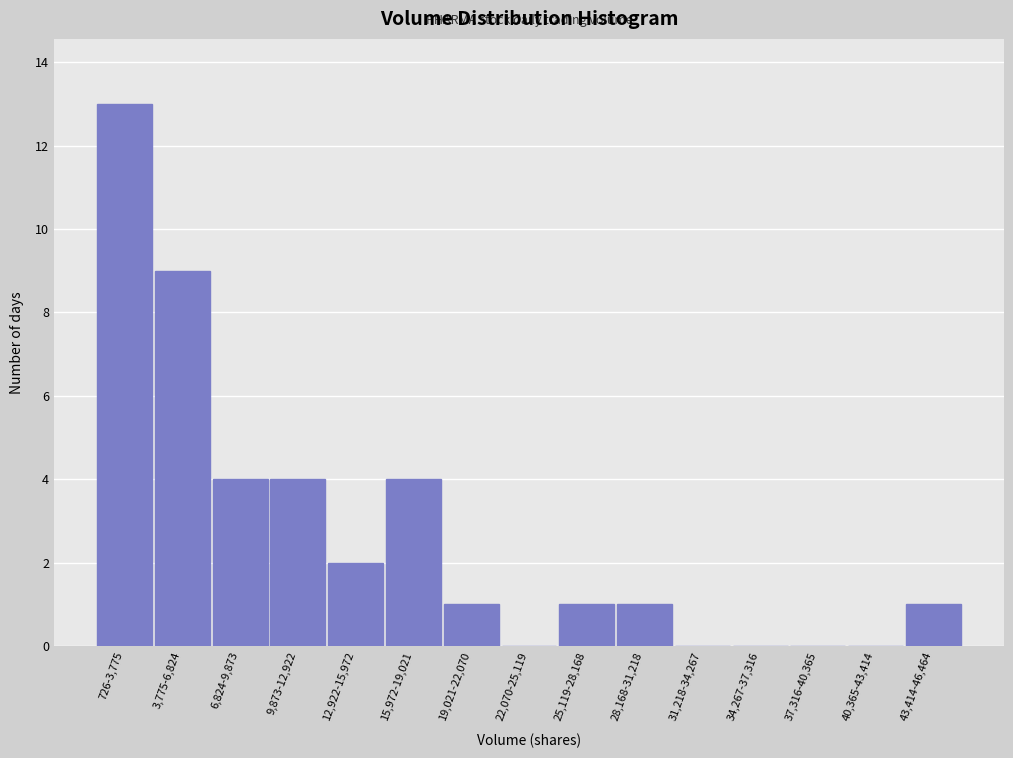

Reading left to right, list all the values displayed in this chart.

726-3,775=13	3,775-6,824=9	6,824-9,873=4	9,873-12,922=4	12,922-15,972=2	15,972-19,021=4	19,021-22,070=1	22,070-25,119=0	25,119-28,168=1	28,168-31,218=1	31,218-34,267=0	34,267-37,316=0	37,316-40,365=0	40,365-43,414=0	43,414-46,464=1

...

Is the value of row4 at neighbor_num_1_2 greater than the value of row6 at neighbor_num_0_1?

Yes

---

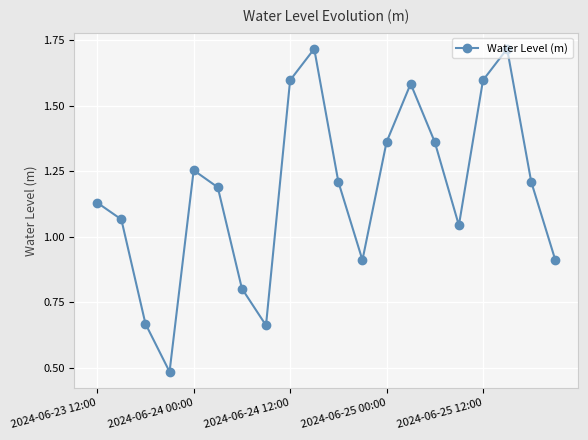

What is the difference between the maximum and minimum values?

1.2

Problem requirements
Collect each line in the listing above that contains the string "values". Case must match exactly.

Answer box
Reading left to right, list all the values displayed in this chart.
What is the difference between the maximum and minimum values?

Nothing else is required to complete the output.